START DATA IN THIS EXERCISE

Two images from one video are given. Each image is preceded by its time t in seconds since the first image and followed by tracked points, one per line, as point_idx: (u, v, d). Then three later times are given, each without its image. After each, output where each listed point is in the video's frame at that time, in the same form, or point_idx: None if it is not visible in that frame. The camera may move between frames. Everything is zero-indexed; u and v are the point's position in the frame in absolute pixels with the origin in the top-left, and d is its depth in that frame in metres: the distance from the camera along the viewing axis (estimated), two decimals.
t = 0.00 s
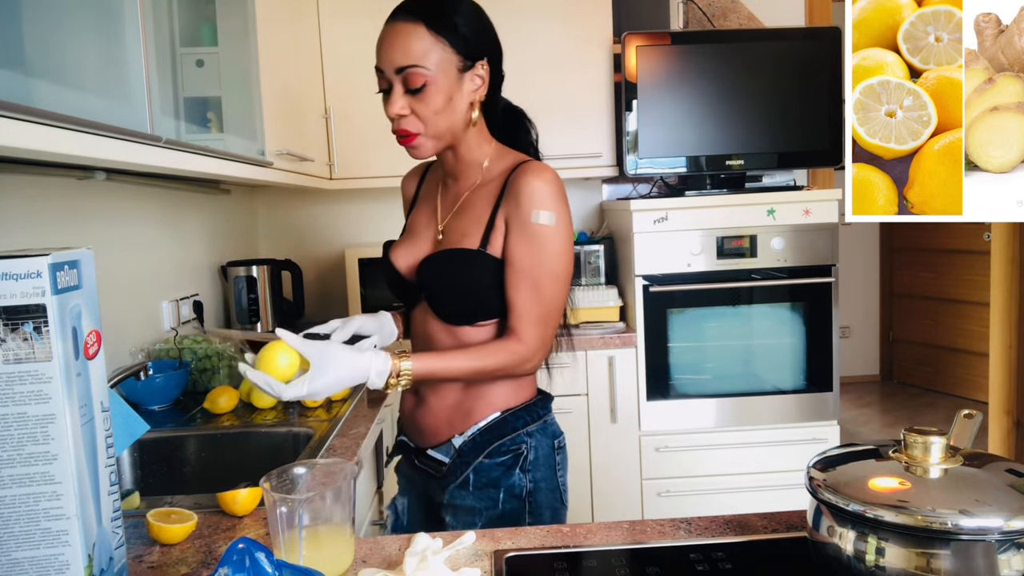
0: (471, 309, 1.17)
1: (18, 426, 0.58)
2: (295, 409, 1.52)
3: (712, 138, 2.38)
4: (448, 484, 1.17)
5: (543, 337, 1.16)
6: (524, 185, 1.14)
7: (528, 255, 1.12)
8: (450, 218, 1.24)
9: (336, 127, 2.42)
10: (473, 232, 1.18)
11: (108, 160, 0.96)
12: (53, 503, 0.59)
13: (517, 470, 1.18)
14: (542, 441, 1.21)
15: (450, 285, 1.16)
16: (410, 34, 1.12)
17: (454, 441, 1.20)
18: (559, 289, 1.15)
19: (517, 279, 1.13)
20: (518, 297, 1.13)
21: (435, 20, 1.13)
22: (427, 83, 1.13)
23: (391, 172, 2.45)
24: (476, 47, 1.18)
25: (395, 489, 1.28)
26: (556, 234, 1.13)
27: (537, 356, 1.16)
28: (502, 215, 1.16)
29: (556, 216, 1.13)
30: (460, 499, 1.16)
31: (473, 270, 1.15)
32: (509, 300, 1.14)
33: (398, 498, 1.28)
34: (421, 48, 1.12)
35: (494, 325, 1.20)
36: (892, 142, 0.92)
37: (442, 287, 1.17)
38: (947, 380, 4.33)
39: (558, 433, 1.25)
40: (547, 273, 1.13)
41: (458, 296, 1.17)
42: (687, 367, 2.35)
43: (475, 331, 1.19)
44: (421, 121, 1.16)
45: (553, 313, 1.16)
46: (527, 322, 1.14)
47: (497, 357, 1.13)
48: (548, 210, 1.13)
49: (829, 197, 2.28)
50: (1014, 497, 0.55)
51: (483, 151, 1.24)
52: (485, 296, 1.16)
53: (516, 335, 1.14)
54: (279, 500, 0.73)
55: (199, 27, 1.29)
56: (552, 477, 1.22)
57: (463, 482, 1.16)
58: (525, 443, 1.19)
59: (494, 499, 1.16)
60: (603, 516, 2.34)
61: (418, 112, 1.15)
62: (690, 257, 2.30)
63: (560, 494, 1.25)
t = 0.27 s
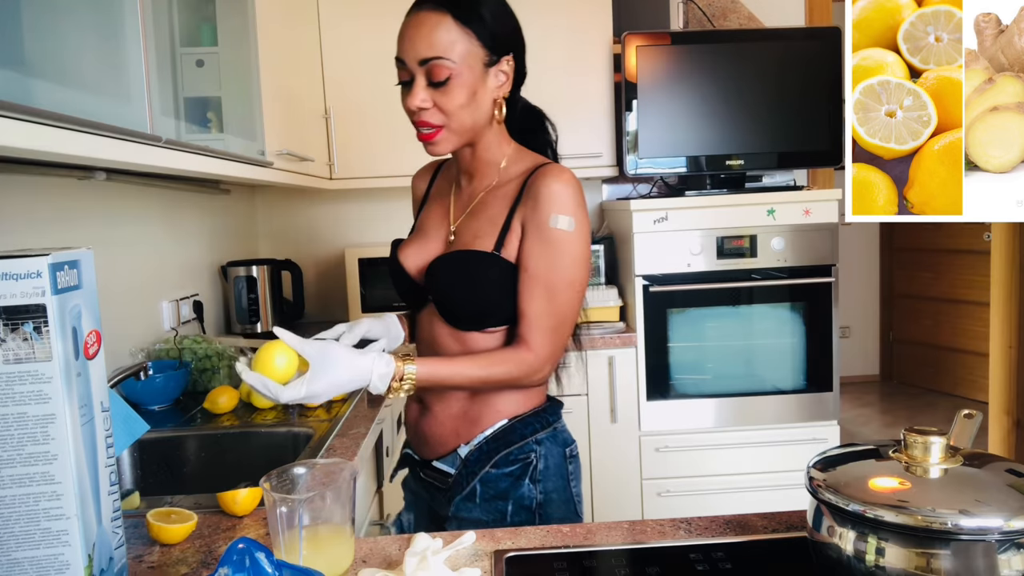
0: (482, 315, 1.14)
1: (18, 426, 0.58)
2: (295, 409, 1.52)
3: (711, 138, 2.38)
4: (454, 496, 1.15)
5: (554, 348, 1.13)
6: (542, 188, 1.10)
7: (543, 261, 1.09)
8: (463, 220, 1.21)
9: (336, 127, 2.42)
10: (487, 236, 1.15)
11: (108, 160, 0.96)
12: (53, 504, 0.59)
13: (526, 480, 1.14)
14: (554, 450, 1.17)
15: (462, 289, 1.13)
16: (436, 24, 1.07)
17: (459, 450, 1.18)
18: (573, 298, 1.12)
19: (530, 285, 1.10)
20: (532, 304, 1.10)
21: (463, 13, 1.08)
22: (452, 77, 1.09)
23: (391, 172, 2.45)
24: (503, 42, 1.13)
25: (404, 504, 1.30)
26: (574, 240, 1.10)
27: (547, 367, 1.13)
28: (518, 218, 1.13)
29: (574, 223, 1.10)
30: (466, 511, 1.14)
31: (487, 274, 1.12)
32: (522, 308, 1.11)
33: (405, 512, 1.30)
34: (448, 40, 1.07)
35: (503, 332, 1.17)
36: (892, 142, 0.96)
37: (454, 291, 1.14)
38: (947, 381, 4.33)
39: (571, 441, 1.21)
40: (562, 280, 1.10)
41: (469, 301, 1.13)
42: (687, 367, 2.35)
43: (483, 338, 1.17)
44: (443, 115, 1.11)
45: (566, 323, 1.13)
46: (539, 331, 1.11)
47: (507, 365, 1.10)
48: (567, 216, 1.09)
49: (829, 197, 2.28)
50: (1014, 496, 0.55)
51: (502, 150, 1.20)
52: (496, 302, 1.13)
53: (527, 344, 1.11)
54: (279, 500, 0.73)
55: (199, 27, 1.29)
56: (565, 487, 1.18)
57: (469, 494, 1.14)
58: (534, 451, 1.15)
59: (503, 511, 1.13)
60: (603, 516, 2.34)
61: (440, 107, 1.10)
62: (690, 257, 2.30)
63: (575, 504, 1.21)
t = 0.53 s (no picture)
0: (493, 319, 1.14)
1: (18, 426, 0.58)
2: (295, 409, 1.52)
3: (711, 138, 2.38)
4: (470, 505, 1.14)
5: (565, 351, 1.12)
6: (552, 189, 1.10)
7: (553, 263, 1.08)
8: (474, 223, 1.21)
9: (336, 127, 2.42)
10: (497, 238, 1.15)
11: (107, 159, 0.96)
12: (53, 503, 0.59)
13: (544, 490, 1.14)
14: (572, 458, 1.17)
15: (471, 292, 1.13)
16: (440, 24, 1.06)
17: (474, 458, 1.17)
18: (584, 300, 1.11)
19: (540, 287, 1.09)
20: (541, 306, 1.10)
21: (467, 11, 1.07)
22: (457, 77, 1.08)
23: (391, 172, 2.45)
24: (509, 38, 1.13)
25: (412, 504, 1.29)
26: (584, 239, 1.09)
27: (558, 370, 1.13)
28: (528, 218, 1.13)
29: (585, 223, 1.09)
30: (481, 520, 1.13)
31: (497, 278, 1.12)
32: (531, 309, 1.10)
33: (412, 512, 1.29)
34: (452, 40, 1.06)
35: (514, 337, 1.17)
36: (892, 142, 0.96)
37: (463, 293, 1.14)
38: (947, 381, 4.33)
39: (589, 449, 1.21)
40: (572, 281, 1.09)
41: (479, 304, 1.13)
42: (687, 367, 2.36)
43: (494, 342, 1.17)
44: (450, 117, 1.11)
45: (577, 325, 1.12)
46: (549, 332, 1.10)
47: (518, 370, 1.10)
48: (577, 215, 1.09)
49: (829, 197, 2.28)
50: (1014, 497, 0.55)
51: (512, 150, 1.20)
52: (506, 305, 1.13)
53: (536, 346, 1.11)
54: (279, 500, 0.73)
55: (199, 27, 1.29)
56: (583, 496, 1.18)
57: (485, 503, 1.13)
58: (553, 461, 1.15)
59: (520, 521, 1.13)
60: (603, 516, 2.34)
61: (447, 108, 1.10)
62: (690, 257, 2.30)
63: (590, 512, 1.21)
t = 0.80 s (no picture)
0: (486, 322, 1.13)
1: (18, 426, 0.58)
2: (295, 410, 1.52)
3: (711, 138, 2.38)
4: (457, 505, 1.15)
5: (551, 360, 1.09)
6: (540, 191, 1.07)
7: (539, 267, 1.06)
8: (473, 224, 1.22)
9: (336, 127, 2.42)
10: (492, 239, 1.15)
11: (107, 159, 0.96)
12: (53, 503, 0.59)
13: (531, 495, 1.14)
14: (563, 464, 1.17)
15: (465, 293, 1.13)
16: (430, 27, 1.06)
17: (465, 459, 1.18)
18: (571, 308, 1.08)
19: (525, 293, 1.07)
20: (525, 312, 1.07)
21: (457, 14, 1.06)
22: (447, 81, 1.07)
23: (391, 172, 2.45)
24: (503, 39, 1.12)
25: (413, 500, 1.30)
26: (572, 246, 1.06)
27: (544, 380, 1.09)
28: (518, 222, 1.11)
29: (572, 228, 1.05)
30: (468, 521, 1.14)
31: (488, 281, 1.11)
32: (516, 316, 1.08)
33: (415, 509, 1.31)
34: (441, 43, 1.06)
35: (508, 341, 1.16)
36: (892, 142, 0.95)
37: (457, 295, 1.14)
38: (947, 381, 4.33)
39: (584, 454, 1.20)
40: (558, 288, 1.06)
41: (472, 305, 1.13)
42: (687, 367, 2.36)
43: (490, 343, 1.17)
44: (442, 120, 1.11)
45: (564, 334, 1.09)
46: (534, 341, 1.07)
47: (499, 377, 1.07)
48: (565, 220, 1.06)
49: (829, 197, 2.28)
50: (1014, 497, 0.55)
51: (510, 151, 1.19)
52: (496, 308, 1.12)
53: (520, 355, 1.08)
54: (279, 500, 0.73)
55: (199, 27, 1.29)
56: (573, 501, 1.18)
57: (471, 505, 1.14)
58: (541, 466, 1.14)
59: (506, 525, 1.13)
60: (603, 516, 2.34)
61: (438, 112, 1.10)
62: (690, 257, 2.30)
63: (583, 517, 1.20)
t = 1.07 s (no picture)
0: (475, 317, 1.13)
1: (18, 426, 0.58)
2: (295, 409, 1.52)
3: (711, 138, 2.38)
4: (447, 502, 1.16)
5: (531, 358, 1.08)
6: (526, 187, 1.07)
7: (521, 263, 1.05)
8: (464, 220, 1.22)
9: (336, 127, 2.42)
10: (480, 235, 1.15)
11: (107, 159, 0.96)
12: (53, 504, 0.59)
13: (519, 493, 1.13)
14: (551, 462, 1.16)
15: (451, 288, 1.13)
16: (426, 22, 1.06)
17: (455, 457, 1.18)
18: (553, 306, 1.07)
19: (507, 288, 1.06)
20: (506, 308, 1.06)
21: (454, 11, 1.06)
22: (441, 76, 1.08)
23: (392, 172, 2.45)
24: (499, 39, 1.11)
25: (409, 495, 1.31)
26: (555, 243, 1.05)
27: (523, 377, 1.08)
28: (505, 217, 1.10)
29: (556, 225, 1.05)
30: (457, 518, 1.14)
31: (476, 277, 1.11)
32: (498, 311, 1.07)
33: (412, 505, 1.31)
34: (437, 38, 1.06)
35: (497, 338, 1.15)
36: (892, 142, 0.96)
37: (445, 290, 1.14)
38: (947, 381, 4.33)
39: (573, 453, 1.19)
40: (540, 285, 1.05)
41: (458, 301, 1.13)
42: (687, 367, 2.36)
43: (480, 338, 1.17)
44: (434, 115, 1.11)
45: (546, 332, 1.07)
46: (515, 337, 1.06)
47: (478, 373, 1.06)
48: (550, 217, 1.05)
49: (829, 197, 2.28)
50: (1014, 497, 0.55)
51: (502, 149, 1.18)
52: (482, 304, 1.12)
53: (501, 351, 1.06)
54: (279, 500, 0.73)
55: (199, 27, 1.29)
56: (562, 500, 1.17)
57: (460, 502, 1.14)
58: (529, 464, 1.14)
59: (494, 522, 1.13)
60: (603, 516, 2.34)
61: (430, 106, 1.10)
62: (690, 257, 2.30)
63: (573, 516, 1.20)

END DATA IN THIS EXERCISE

DIRECTIONS FOR THIS TASK: Copy exactly the lines of the entries above from the one containing "15: (450, 285, 1.16)" through the one containing "15: (462, 289, 1.13)". Both end lines count; pictures do not.

RESPONSE TO THIS TASK:
15: (450, 285, 1.16)
16: (410, 34, 1.12)
17: (454, 441, 1.20)
18: (559, 289, 1.15)
19: (517, 279, 1.13)
20: (518, 297, 1.13)
21: (435, 20, 1.13)
22: (427, 83, 1.13)
23: (391, 172, 2.45)
24: (476, 47, 1.18)
25: (395, 489, 1.28)
26: (556, 234, 1.13)
27: (537, 356, 1.16)
28: (502, 215, 1.16)
29: (556, 216, 1.13)
30: (460, 499, 1.16)
31: (473, 270, 1.15)
32: (509, 300, 1.14)
33: (398, 498, 1.28)
34: (421, 48, 1.12)
35: (494, 325, 1.20)
36: (892, 142, 0.92)
37: (442, 287, 1.17)
38: (947, 380, 4.33)
39: (558, 433, 1.25)
40: (547, 273, 1.13)
41: (458, 296, 1.17)
42: (687, 367, 2.35)
43: (475, 331, 1.19)
44: (421, 121, 1.16)
45: (553, 313, 1.16)
46: (527, 322, 1.14)
47: (497, 357, 1.13)
48: (548, 210, 1.13)
49: (829, 197, 2.28)
50: (1014, 497, 0.55)
51: (483, 151, 1.24)
52: (485, 296, 1.16)
53: (516, 335, 1.14)
54: (279, 500, 0.73)
55: (199, 27, 1.29)
56: (552, 477, 1.22)
57: (463, 482, 1.16)
58: (525, 443, 1.19)
59: (494, 499, 1.16)
60: (603, 516, 2.34)
61: (418, 112, 1.15)
62: (690, 257, 2.30)
63: (560, 494, 1.25)
t = 0.27 s
0: (482, 315, 1.14)
1: (18, 426, 0.58)
2: (295, 409, 1.52)
3: (711, 138, 2.38)
4: (454, 496, 1.15)
5: (554, 348, 1.13)
6: (542, 188, 1.10)
7: (543, 261, 1.09)
8: (463, 220, 1.21)
9: (336, 127, 2.42)
10: (487, 236, 1.15)
11: (108, 160, 0.96)
12: (53, 504, 0.59)
13: (526, 480, 1.14)
14: (554, 450, 1.17)
15: (462, 289, 1.13)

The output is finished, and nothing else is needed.